It was assumed by most that the Los Angeles Lakers would go into the 2021-22 regular season with an open roster spot. Like last year, they could save money in the meantime while preserving flexibility for the buyout market. This is why it came as a big surprise when they claimed Avery Bradley off of waivers just one day before the start of the season.
Bradley played the 2019-20 regular season with the Lakers, ultimately opting out of the Walt Disney World Bubble. The Lakers went on to win the championship, but never forgot Bradley’s contributions as the primary starting shooting guard that season.
After bouncing around from the Miami Heat to the Houston Rockets, he signed a non-guaranteed contract with the Golden State Warriors and was ultimately waived in their final round of cuts. With an open roster spot and a need at his position, the Lakers took a chance and claimed him.

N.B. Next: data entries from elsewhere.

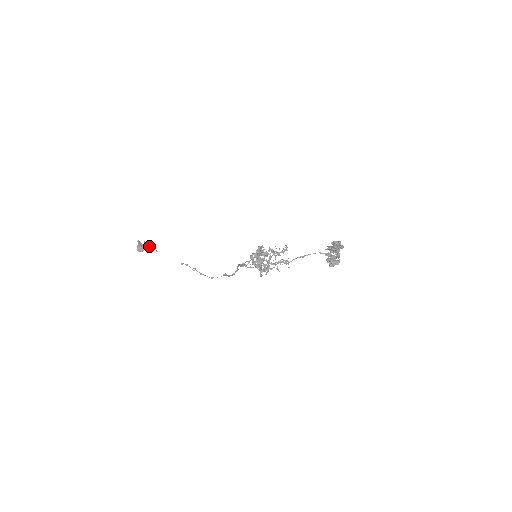
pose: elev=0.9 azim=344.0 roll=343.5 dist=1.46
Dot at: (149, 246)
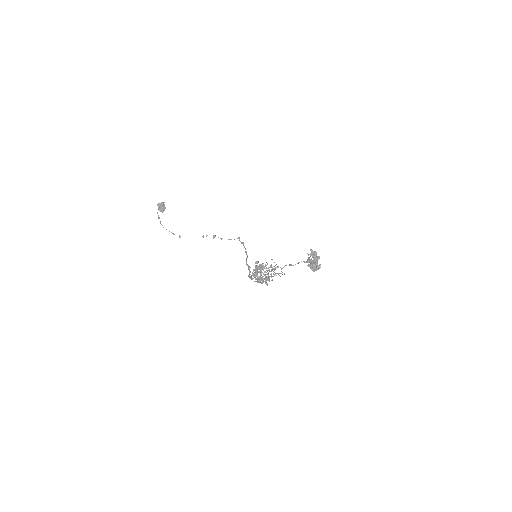
Dot at: occluded
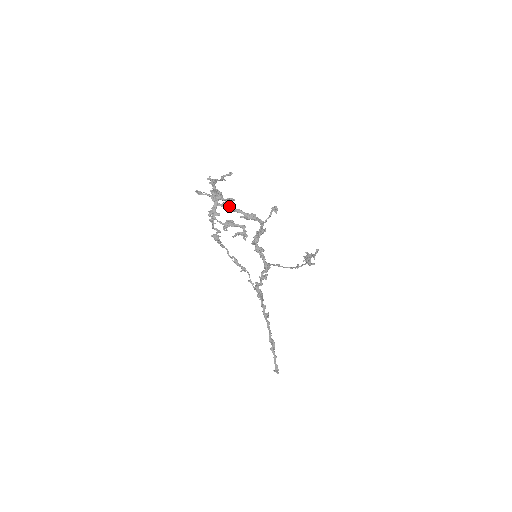
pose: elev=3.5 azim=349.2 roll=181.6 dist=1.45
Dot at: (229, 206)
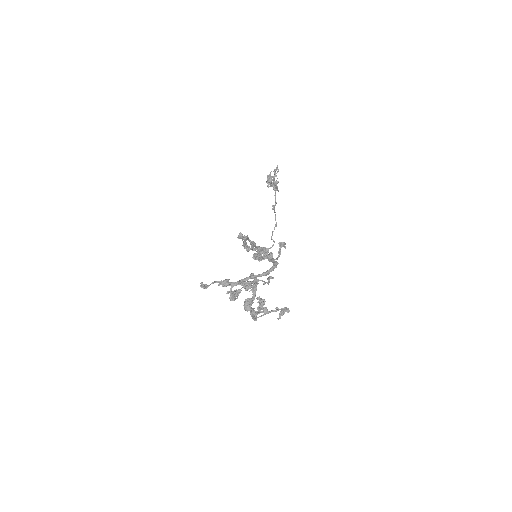
Dot at: (245, 281)
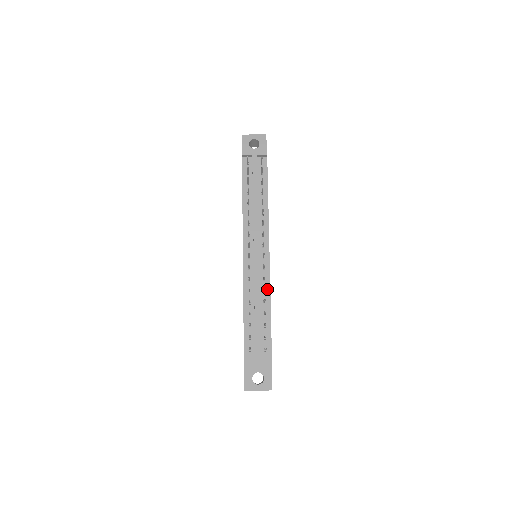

Reportedly, L.A. made the decision to sign Bradley to a non-guaranteed contract due to a number of factors, including injuries and his familiarity with the system, according to Dave McMenamin of ESPN:
Bradley, who was cut by the Golden State Warriors after training camp, signed a non-guaranteed contract to join the Lakers, sources told ESPN. With both Trevor Ariza (ankle) and Talen Horton-Tucker (thumb) out while recovering from surgery, Bradley appealed to the Lakers as a reliable perimeter defender, possessing institutional knowledge of coach Frank Vogel’s defensive schemes from his time with the team in 2019-20, sources said.

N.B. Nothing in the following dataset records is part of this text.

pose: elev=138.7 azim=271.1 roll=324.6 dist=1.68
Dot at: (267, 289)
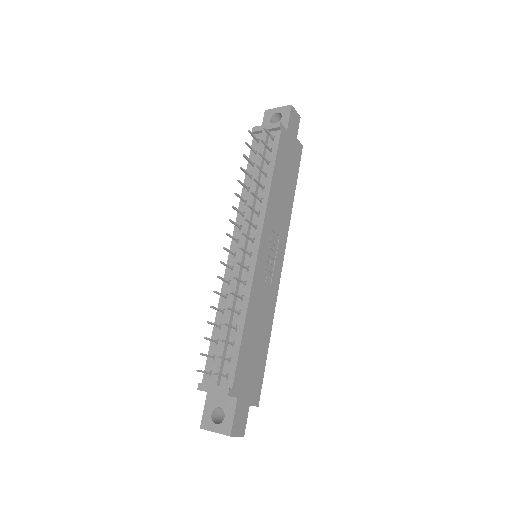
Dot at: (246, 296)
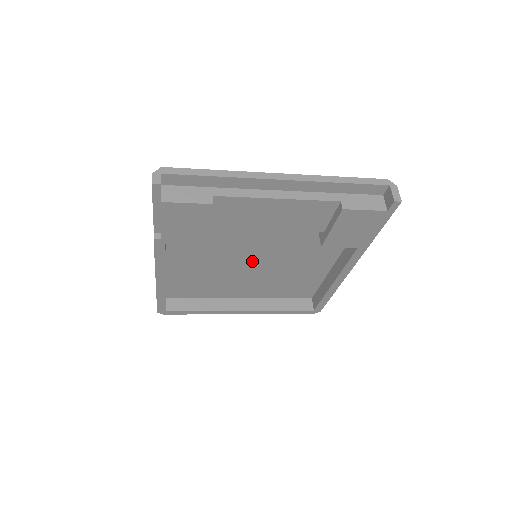
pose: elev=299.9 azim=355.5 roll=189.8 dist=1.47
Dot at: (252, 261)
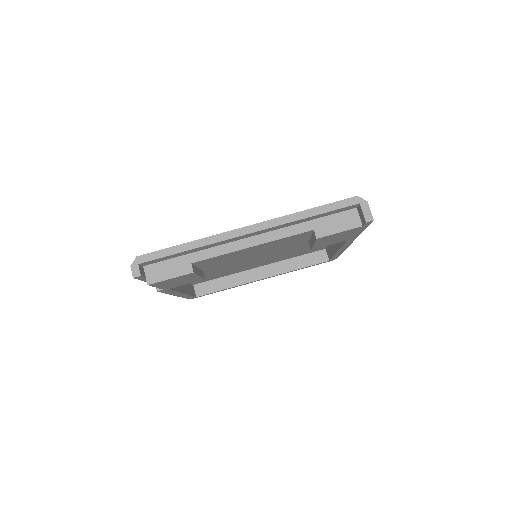
Dot at: (255, 257)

It remains to be seen exactly how big of a role Bradley will play in the absence of Trevor Ariza, Talen Horton-Tucker and potentially Wayne Ellington. However, in a bind, Bradley can absolutely be relied on to play solid perimeter defense.
Based on this report, it’s also fairly likely that Bradley doesn’t make it past his Jan. 10 guarantee date in his contract. This appears to be a move that gives the Lakers a stopgap option until Horton-Tucker and Ariza are healthy. At that time, Bradley can be cut without repercussions and L.A. can get its 15th roster spot back.
Given that the Lakers are playing the guard-heavy Warriors and Phoenix Suns to begin the season, it wouldn’t be surprising if Bradley got some early minutes.
Frank Vogel hoping to keep LeBron James around 34 minutes per game
Something that should open up opportunities for players throughout the roster is a potential soft limit on LeBron James’ minutes this season. Given his age and mileage throughout his career, preserving him for the playoffs is by far the most important thing.
Frank Vogel is planning to keep James around 34 minutes per game this season, similar to the 33.4 he played on average last season.